また、同年にはイギリスのバンドリーダー、スパイク・ヒューズ(英語版)と眩惑的なビッグバンド・セッションを行なっている。このセッションで録音された18曲はイギリスのみでリリースされ、名義は『Spike Hughes and His Negro Orchestra』となっていた。この常時14名から15名の編成によるバンドにはヘンリー"レッド"アレン (トランペット)、ディッキー・ウェルズ (トロンボーン)、ワイマン・カーヴァー(フルート)、コールマン・ホーキンス(サックス)、J.C. Higginbotham(トロンボーン)、チュー・ベリー(サックス)などが在籍していた[4]。

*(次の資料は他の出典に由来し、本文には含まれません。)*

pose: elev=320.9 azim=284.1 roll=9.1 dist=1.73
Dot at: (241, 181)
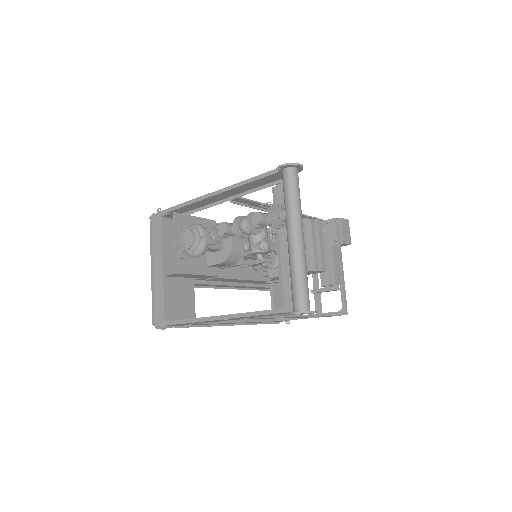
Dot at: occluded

この時期、カーターが残した楽曲には『Nocturne』『Someone Stole Gabriel's Horn』『Pastorale』『Bugle Call Rag』『Arabesque』『Fanfare』『Sweet Sorrow Blues』『Music at Midnight』『Sweet Sue Just You』『Air in D Flat』『Donegal Cradle Song』『Firebird』『Music at Sunrise』『How Come You Do Me Like You Do』などがある。 1935年、ヨーロッパに移住。ウィリー・ルイス
ヨーロッパ
その中では、1937年のジャンゴ・ラインハルト、コールマン・ホーキンスとの『ハニーサックル・ローズ』が有名で、後に1961年のアルバム『Further Definitions』でも同曲が演奏された。 1938年、カーターはアメリカに戻り、あらたに結成した自楽団を率いて1939年から翌年にかけてハーレムの有名なサヴォイ・ボールルームに出演した。彼の編曲は人気があり、ベニー・グッドマン、カウント・ベイシー、デューク・エリントン、レナ・ホーン、グレン・ミラー、ジーン・クルーパ、トミー・ドーシーなどによって録音された。しかし、カーター自身のヒット曲はビッグバンド時代にElla Mae Morseによって歌われた『Cow-Cow Boogie』というノベルティ・ソング1曲のみである。その他1930年代にカーターが作編曲家として残した楽曲では『When Lights Are Low』『Blues in My Heart』『Lonesome Nights』などが古典とされている。 1943年、ロサンゼルスへ移住した後はスタジオの仕事が増え、『Stormy Weather』(1943)をはじめとする多くの映画・テレビ音楽を担当した[5]。 ちなみに、カーターは黒人として初めて映画音楽を作曲した1人であり、クインシー・ジョーンズはカーターを師と仰ぎ、1960年代に彼がテレビや映画の仕事を始めた時にもカーターを参考にしている。 ハリウッドでは、ビリー・ホリデイ、サラ・ヴォーン、ビリー・エクスタイン、パール・ベイリー、レイ・チャールズ、ペギー・リー、ルー・ロウルズ、ルイ・アームストロング、フレディ・スラック、メル・トーメなどの編曲を担当した。なお、ビリー・ホリデイとは1958年のモントレー・ジャズ・フェスティバルでも共演している。 1945年には、マイルス・デイヴィス(トランペット)がサイドメンとしての初レコーディングをカーターの『Benny Carter and His Orchestra』というアルバムで行なっている[6]。 1958年、アール・ハインズ(ピアノ)、リロイ・ヴィネガー(ベース)、シェリー・マン(ドラムス)の新旧世代の混成メンバーによる1920年代アメリカのヒット曲を採り上げたアルバム『スウィンギン・ザ・20'S』を発表。続く1960年代にも新旧混成メンバーのビッグバンドによる『Further Definitions』(1961年)や、編曲を担当したペギー・リーの『ミンク・ジャズ』 (1962)などのスタジオ録音を残している。